For a mid-sized M&A practice, total deployment cost typically runs in the range of one to two months of platform fees. After that the ROI is per-deal savings × deal count.
How to compute ROI for your practice
A simple framework:
- Estimate hours saved per deal type at your practice. Use the table above as a starting point and adjust based on your historical staffing.
- Multiply by associate billing rates to get per-deal dollar savings.
- Multiply by annual deal count for that deal type.
- Sum across deal types for total annual gross savings.
- Subtract: annual platform cost (roughly low-six-figures for an enterprise contract), and amortized deployment cost (one-time).
- The result is annual net ROI.
For most mid-sized and large M&A practices, the math is positive by a wide margin from the first year.
The other ROI
The numerical ROI is the easy part. The structural ROI is harder to quantify and matters more long-term:
- Junior associate retention. Associates who get freed from grunt diligence and pushed into high-leverage work earlier report higher career satisfaction. Lower turnover, lower training cost.
- Partner capacity. Partners reviewing pre-prepared findings rather than directing from-scratch reviews can run more deals at higher quality.
- Client experience. Faster turnaround. More thorough analysis. Fewer missed issues. Repeat client business.
- Competitive position. A firm running AI-augmented diligence wins more fixed-fee bids than a firm not running it. Visible in win rates over a year or two.
These don't show up cleanly in spreadsheets but they show up in the firm's P&L over time.
Companion reading
- How to Roll Out Legal AI at a Law Firm — 90-day rollout playbook
- Evaluating Legal AI Tools — buyer's framework
- AI Due Diligence: An Operational Playbook — workflow mechanics
If you want to see Mage on a real deal: request a demo. We will run end-to-end diligence and walk through the result, including the time-to-deliverable comparison against your manual workproduct.
Frequently Asked Questions
How do you calculate ROI on legal AI?
Per-deal hour savings × associate billing rate, minus annual platform cost, minus deployment cost (training + integration). The math is straightforward; the inputs are what firms underestimate. Hour savings are typically 80-120 hours per mid-market deal, billing rates depend on the firm, platform cost is enterprise-tier.
Does the ROI work for small firms?
It depends on deal volume. A firm doing fewer than 5-8 mid-market deals a year has a harder ROI case because the per-deal savings have to cover the same platform cost spread across fewer deals. Above ~10 deals/year, the ROI is straightforward.

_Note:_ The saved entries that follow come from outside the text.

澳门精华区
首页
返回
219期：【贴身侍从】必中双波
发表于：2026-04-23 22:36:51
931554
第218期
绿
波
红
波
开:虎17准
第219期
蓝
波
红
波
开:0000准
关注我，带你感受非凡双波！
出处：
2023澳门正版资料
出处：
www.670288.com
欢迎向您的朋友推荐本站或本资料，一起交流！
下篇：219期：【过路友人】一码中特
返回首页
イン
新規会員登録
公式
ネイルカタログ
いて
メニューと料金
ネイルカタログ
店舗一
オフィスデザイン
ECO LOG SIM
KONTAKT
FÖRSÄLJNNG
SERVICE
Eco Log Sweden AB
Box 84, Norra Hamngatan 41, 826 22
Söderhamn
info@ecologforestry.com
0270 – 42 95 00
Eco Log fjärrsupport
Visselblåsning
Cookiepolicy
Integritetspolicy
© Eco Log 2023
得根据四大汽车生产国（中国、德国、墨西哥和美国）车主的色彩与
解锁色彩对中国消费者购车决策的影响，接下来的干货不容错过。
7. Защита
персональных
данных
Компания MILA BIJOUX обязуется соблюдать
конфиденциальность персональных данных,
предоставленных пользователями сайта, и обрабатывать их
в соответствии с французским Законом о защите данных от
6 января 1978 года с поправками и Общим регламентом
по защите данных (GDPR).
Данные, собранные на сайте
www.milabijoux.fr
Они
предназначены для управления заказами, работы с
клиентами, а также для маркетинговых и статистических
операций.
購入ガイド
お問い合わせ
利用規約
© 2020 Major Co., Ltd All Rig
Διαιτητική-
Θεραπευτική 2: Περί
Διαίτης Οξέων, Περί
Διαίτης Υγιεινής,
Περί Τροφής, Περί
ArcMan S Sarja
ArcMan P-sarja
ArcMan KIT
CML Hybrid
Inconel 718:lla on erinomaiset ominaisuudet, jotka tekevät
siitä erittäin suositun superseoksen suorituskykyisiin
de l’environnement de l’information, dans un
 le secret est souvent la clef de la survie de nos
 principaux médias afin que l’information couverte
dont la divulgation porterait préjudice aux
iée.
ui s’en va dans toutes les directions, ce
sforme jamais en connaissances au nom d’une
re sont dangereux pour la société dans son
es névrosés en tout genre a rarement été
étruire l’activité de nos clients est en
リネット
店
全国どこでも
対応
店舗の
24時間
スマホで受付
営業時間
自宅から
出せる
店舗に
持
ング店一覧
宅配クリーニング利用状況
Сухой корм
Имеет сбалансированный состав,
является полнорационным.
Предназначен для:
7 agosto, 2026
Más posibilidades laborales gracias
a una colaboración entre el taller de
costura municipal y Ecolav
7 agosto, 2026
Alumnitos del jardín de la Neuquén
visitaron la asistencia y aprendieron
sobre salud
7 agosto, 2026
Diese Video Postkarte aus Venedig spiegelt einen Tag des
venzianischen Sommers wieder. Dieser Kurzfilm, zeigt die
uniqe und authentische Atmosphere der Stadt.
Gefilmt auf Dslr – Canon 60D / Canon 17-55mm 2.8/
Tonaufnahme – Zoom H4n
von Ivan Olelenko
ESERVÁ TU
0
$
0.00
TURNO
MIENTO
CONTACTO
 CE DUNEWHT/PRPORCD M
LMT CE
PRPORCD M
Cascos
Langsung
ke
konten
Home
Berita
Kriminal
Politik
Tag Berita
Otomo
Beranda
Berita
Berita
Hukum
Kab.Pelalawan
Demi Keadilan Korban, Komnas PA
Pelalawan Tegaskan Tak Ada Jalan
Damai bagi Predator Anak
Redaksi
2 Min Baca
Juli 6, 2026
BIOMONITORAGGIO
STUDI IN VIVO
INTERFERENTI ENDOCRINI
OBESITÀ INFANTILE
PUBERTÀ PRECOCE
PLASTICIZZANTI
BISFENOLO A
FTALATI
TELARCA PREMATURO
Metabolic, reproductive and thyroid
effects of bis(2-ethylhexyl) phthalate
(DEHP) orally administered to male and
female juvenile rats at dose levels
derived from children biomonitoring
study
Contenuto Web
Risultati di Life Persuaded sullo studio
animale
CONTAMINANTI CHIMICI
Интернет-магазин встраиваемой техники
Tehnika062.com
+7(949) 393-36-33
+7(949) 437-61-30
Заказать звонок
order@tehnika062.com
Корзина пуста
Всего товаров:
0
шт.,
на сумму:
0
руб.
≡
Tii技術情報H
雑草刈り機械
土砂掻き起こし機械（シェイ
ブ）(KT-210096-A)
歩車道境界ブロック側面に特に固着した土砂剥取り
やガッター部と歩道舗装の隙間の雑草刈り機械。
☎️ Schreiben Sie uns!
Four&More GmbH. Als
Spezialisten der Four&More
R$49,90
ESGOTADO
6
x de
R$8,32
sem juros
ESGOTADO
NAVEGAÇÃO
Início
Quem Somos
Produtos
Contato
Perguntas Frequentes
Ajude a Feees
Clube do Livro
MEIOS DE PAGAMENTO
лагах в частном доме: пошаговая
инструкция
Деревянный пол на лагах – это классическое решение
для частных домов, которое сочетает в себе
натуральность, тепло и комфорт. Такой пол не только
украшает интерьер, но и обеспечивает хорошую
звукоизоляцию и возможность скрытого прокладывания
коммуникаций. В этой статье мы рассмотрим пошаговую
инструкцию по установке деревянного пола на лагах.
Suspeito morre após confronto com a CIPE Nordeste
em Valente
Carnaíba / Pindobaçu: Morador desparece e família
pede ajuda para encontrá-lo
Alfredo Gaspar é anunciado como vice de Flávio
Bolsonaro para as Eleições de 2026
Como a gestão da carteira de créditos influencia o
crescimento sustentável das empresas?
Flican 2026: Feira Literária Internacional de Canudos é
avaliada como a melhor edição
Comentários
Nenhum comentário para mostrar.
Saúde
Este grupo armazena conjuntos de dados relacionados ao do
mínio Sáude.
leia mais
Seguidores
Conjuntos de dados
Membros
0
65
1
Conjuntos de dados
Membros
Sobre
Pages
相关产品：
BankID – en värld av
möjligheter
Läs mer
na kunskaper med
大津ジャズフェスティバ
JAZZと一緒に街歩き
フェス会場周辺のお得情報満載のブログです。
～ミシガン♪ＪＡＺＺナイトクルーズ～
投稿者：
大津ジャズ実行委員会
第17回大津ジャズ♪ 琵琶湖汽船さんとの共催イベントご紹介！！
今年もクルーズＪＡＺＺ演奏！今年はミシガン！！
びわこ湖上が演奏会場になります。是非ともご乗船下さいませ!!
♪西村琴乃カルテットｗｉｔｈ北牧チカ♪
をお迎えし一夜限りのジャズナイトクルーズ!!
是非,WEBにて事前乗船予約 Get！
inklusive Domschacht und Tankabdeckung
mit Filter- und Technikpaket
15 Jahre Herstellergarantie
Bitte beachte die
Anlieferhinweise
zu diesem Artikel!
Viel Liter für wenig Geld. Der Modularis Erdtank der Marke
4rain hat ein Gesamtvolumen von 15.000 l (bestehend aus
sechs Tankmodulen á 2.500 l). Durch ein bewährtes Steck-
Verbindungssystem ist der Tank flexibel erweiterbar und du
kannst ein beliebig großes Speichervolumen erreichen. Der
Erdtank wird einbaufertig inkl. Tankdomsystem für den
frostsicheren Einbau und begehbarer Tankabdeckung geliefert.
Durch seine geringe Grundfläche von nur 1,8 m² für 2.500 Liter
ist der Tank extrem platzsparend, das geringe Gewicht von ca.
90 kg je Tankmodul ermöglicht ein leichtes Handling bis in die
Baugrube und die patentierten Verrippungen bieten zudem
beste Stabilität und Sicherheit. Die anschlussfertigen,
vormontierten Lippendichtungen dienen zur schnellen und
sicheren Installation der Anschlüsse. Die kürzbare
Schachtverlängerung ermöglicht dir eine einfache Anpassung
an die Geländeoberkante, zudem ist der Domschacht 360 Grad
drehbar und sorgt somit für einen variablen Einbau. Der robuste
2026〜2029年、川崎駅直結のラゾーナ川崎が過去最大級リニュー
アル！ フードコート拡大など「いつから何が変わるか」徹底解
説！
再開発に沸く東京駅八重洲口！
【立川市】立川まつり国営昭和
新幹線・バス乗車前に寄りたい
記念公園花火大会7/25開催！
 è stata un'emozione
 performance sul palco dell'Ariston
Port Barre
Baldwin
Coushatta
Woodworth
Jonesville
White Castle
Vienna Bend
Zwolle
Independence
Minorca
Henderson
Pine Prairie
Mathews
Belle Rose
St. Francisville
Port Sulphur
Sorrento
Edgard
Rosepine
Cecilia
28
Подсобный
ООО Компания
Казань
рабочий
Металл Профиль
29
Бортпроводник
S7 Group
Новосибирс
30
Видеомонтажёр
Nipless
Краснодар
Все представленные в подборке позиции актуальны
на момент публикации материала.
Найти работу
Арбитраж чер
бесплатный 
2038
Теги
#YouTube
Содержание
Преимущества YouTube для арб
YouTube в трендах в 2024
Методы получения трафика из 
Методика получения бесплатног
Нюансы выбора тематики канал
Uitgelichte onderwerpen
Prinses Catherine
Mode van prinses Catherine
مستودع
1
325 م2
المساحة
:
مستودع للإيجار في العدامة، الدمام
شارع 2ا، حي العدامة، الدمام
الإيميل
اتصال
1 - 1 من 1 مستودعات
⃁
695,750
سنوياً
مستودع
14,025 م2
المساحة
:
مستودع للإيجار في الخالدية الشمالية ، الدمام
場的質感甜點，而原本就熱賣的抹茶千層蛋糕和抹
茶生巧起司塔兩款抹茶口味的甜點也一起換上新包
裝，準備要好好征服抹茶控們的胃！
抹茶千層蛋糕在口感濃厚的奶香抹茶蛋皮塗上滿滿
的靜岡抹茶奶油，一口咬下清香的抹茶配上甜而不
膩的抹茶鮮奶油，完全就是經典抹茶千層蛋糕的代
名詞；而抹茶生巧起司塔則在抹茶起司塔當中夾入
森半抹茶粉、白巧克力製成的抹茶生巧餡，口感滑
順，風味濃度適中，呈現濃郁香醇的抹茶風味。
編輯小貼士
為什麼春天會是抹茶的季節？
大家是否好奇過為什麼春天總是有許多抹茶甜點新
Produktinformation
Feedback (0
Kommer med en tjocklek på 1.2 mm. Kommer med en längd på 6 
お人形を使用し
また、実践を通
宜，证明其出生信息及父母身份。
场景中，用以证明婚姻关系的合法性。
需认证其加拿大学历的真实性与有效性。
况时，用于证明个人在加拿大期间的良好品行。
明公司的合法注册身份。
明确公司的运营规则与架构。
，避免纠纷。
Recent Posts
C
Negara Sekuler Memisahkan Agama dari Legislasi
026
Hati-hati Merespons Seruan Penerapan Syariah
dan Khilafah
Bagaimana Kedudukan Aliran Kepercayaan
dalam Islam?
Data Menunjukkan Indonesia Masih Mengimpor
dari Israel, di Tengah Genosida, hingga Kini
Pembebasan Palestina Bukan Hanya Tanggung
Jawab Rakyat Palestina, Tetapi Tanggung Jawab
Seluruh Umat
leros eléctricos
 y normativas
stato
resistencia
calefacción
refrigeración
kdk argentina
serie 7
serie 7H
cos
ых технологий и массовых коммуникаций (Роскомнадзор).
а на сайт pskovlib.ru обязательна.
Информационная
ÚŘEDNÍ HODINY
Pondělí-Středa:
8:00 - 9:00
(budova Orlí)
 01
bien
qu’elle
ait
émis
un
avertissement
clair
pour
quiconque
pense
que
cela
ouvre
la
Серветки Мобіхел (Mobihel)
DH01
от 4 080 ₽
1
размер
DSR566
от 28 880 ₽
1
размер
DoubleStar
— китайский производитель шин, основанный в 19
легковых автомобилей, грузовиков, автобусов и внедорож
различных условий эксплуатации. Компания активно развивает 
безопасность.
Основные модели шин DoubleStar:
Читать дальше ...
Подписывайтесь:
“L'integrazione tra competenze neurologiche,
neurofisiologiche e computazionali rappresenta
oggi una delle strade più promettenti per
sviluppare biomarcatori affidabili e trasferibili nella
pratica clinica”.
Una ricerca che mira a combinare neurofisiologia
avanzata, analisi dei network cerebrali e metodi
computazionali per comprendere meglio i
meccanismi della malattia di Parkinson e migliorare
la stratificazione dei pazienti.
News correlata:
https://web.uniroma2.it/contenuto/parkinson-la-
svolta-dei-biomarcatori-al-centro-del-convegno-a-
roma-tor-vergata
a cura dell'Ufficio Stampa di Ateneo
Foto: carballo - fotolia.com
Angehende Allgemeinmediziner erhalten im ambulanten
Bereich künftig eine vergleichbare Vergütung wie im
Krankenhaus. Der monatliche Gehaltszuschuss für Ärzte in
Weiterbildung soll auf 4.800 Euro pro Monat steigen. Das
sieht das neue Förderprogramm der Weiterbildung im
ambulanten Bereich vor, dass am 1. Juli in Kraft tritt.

What about fixed-fee vs. hourly?
On fixed-fee deals, the savings are pure margin. The fee is fixed; lower hours means higher margin. On hourly deals, the savings change what the hours are spent on rather than reducing the total. Both models benefit, but the visibility of the benefit differs.
How do you measure quality, not just speed?
Recall against ground truth (what fraction of real issues did the tool find?), precision (what fraction of flagged items are real?), and rewrite percentage (how much does the partner edit before the memo ships?). Speed without quality is regression.
What's the deployment cost?
Variable by firm. Training (associate hours over the first 90 days), integration (DMS connection, data-room provider connections, firm-branded templates), change management (partner adoption, workflow updates). For a mid-sized M&A practice, total deployment cost typically runs in the range of one to two months of platform fees.